Thisquietarmy - Vessels Il y a six pièces d'un même puzzle émotionnel et chaque d'entre-elles est un fragment d'âme, un morceau de la musique d'un métrage inexistant. La bande son d'une apocalypse silencieuse, une vision post-moderne d'un monde en déliquescence ("The pacific theater"). Un univers à part qui, entre ambient, shoegaze, musique industrielle et drone, dissimule habilement une violence insidieuse, derrière des écrans de fumées et surtout se fait l'apôtre d'une oeuvre séminale à l'intensité sensorielle ébouriffante. Vessels, un disque d'une maîtrise absolue, à la fois inspiré dans ses partis-pris et d'une rigueur implacable dans leur réalisation, la mise en scène de ceux-ci. Eric Quach est Thisquietarmy et Thisquietarmy est Eric Quach. L'homme et sa création. La machine et son concepteur, inextricablement liés ("Lost crusades") quoiqu'il advienne.

Un voile de distorsion, un mur de saturation oppressive qui ampli doucement l'atmosphère, le one-man-band canadien sillonne patiemment les territoires musicaux qui sont les siens, en redéfini les limites, en repousse ses propres frontières, quitte à devoir de temps en temps, exigence extrème oblige, s'imposer une petite respiration ("Shipwrecks")... pour mieux livrer le climax de ce Vessels avec un "The black sea"... fleuve. Dix minutes et quelques d'une épopée bruitiste solitaire, parsemée de textures ambient industrielles évoquant une fusion Jesu [vs] Godflesh et de quelques drones chers à Nadja ; Thisquietarmy s'aventure doucement vers des contrées inexplorées. Sa musique, toujours plus organique et modulée par des petites merveilles de programmations ambient/shoegaze, dévoile des trésors de vibrations passionnelles et de cinégénie affirmée ("The spanish galleon"), des climats empreintes d'une fragilité à fleur de peau et une mélancolie insondable en filigrane. Classe.

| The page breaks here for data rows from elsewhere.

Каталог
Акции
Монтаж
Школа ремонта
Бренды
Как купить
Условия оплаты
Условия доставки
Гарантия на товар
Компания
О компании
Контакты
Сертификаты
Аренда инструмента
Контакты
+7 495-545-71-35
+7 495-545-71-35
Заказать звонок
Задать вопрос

Sixième et ultime piste de l'album, "New dawn fades" étale sa froideur clinique pendant que son auteur laisse entrevoir une certaine résignation au travers d'un propos rythmé par un désenchantement fugitif, peu à peu assourdissant. Une ode au pessimisme portée par un sculpteur de sons qui semble chercher à se faire l'écho du monde dans lequel il évolue. Thisquietarmy n'est finalement"que" cela, un observateur froidement lucide, discret mais omniprésent, une ombre qui plane sur l'auditeur et l'enveloppe d'un halo de brume artificielle afin de lui faire appréhender son environnement autrement. Par le prisme d'un projet musical qui construit un véritable labyrinthe d'émotions et qui, entre tension palpable et onirisme élégant, se pose en prise directe avec l'âme pour ne plus jamais s'en détacher.